Problems to solve>
A: In the passage about Theo Maassen, which two comedy contests did he win in 1990?
B: Continue the passage about Theo Maassen from its last sentence.

Source passage>
● ● ● ● ● ● ●
Dutch comedian and actor (born 1966)

Theodorus Wilhelmus (Theo) Maassen (born 8 December 1966 in Oegstgeest, South Holland) is a Dutch comedian and actor who grew up in the village of Zijtaart (municipality of Veghel) in the Dutch province of North Brabant. He currently lives in Eindhoven. In addition to his shows, he has also made a number of appearances in films.

==Career==
Maassen won two of the biggest comedy contests in the Netherlands in 1990, the Groninger Studenten Cabaret Festival (GSCF), and Cameretten. The GSCF jury was not pleased with the quality of the contestants that year, and gave Maassen the first prize, remarking he was the best of the year, but still not very good.

Since 1995, Maassens shows are shown on Dutch national television, making him more and more a household name.
● ● ● ● ● ● ●
Record set>
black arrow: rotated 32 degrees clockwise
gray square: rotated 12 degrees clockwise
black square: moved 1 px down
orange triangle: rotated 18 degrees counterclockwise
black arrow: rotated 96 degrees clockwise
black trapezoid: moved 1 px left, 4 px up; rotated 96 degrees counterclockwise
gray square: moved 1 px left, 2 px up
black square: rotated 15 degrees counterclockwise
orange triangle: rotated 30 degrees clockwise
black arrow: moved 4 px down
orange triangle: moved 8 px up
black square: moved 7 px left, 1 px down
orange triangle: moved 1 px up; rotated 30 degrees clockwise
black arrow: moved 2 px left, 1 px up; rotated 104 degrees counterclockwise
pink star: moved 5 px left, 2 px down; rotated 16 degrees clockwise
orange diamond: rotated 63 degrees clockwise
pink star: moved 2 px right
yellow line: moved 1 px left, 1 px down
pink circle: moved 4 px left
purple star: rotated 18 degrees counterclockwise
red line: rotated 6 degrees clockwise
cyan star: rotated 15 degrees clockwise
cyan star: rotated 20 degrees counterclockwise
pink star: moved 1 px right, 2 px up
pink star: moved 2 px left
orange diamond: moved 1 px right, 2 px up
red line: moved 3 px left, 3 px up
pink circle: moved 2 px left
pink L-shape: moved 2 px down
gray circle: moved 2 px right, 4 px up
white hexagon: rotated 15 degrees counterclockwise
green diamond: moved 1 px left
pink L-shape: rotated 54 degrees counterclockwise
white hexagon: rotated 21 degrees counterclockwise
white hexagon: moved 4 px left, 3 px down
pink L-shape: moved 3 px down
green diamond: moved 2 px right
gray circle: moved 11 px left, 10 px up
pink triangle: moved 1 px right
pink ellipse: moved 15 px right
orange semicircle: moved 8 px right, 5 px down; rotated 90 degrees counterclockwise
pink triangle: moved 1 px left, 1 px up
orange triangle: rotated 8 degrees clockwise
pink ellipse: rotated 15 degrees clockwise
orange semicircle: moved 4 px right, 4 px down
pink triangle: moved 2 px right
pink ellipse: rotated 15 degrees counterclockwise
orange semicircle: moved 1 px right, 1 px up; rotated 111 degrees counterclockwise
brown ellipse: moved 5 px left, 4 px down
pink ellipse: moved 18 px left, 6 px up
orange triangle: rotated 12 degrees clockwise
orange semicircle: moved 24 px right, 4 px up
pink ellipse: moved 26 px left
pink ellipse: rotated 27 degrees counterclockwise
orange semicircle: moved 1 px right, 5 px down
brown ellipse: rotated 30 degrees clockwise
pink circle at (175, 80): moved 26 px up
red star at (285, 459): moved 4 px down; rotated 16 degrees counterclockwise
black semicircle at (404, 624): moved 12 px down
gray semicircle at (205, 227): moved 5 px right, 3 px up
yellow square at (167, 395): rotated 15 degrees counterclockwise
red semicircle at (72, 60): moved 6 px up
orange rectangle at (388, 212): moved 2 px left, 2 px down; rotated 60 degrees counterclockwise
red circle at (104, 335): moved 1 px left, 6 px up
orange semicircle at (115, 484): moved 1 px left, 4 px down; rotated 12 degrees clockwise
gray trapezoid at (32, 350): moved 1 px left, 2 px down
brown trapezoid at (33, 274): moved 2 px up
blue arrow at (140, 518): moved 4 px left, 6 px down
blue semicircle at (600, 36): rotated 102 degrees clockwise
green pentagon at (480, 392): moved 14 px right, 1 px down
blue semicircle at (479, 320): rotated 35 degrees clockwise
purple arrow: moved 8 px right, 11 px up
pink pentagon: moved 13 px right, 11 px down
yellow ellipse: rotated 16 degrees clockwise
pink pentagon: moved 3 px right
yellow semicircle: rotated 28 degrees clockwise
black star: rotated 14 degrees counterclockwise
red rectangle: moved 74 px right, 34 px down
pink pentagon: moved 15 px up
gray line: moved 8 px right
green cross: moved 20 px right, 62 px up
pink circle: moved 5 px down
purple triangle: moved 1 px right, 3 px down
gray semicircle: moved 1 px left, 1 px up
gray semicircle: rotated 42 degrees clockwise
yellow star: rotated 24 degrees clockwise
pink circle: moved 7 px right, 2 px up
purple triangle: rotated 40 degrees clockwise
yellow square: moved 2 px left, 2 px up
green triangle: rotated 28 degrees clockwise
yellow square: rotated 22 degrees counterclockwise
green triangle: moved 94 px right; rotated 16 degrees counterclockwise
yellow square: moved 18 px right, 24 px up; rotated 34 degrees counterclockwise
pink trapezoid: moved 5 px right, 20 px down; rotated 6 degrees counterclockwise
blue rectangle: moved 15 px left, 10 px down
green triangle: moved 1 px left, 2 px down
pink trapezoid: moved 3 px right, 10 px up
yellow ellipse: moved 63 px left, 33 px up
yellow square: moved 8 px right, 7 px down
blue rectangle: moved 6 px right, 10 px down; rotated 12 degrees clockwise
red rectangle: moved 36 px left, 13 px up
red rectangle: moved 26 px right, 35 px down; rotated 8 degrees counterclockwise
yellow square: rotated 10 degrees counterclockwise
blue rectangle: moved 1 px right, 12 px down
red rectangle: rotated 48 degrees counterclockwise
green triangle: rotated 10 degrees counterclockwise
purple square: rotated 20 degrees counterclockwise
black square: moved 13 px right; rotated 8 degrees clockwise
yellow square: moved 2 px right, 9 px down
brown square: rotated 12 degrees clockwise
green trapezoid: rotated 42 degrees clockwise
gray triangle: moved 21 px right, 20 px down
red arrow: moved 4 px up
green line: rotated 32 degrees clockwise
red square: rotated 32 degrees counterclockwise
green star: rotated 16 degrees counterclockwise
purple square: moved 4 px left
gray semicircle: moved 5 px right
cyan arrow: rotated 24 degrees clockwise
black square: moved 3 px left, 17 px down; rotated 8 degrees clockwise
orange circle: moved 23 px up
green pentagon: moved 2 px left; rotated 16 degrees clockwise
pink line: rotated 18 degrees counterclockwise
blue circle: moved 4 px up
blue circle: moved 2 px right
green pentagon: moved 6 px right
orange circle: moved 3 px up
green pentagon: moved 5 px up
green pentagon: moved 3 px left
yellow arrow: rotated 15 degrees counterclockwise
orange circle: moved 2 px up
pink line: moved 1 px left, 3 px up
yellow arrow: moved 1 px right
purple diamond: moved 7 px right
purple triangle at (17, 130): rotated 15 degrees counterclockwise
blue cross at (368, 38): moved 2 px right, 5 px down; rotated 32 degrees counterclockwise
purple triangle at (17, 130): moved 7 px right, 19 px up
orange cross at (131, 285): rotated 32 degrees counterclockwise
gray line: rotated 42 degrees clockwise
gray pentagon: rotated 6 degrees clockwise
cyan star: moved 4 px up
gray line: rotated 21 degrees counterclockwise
● ● ● ● ● ● ●
Answers to the exercise>
A: The Groninger Studenten Cabaret Festival (GSCF) and Cameretten.

B:
In 2006, Maassen received the 'Prins Bernhard Cultuurfonds Theater Prijs 2006' (Prince Bernhard Culture Fund Theatre Prize 2006) for his 'daring combination of theatre and comedy'. The same year he also received the Prijs van de Kritiek (Prize of the critics), a yearly prize by Dutch theatre critics.

He also has released a song titled Lauwe Pis (Lukewarm Piss) which peaked at #1 on the Dutch Top 40.

==Shows==
- 1994: Bepaalde dingen (Certain Things)
- 1996: Neuk het systeem (Fuck the System)
- 1998: Ruwe pit (Raw Seed)
- 2002: Functioneel naakt (Functionally Nude)
- 2006: Tegen beter weten in (Against All Odds)
- 2009: Zonder pardon (Without Mercy)
- 2011: Met alle respect (With All Due Respect)
- 2013: Einde oefening (End of Exercise)
- 2016: Vankwaadtoterger (From Bad to Worse)
- 2018: Situatie gewijzigd (Altered Situation)
- 2022: Onbekend terrein (Unknown Territory)
- 2024: Onbegonnen werk (Hopeless Task / Lost Cause)

==Films==
Maassen has appeared in the following Dutch movies:
- 2001: AmnesiA as Wouter
- 2001: Adriaans plaag (short film) as trader Benedikt
- 2001: Miss Minoes (Minoes) as Tibbe
- 2003: www.eenzaam.nl as Marcel
- 2003: Interview as Theo
- 2003: Young Kees (Dutch: Kees de jongen) as Vader Bakels
- 2003: De onterechte kampioen as himself (he also directed and produced this movie)
- 2004: Amazones as Achilles
- 2006: Black Book (directed by Paul Verhoeven)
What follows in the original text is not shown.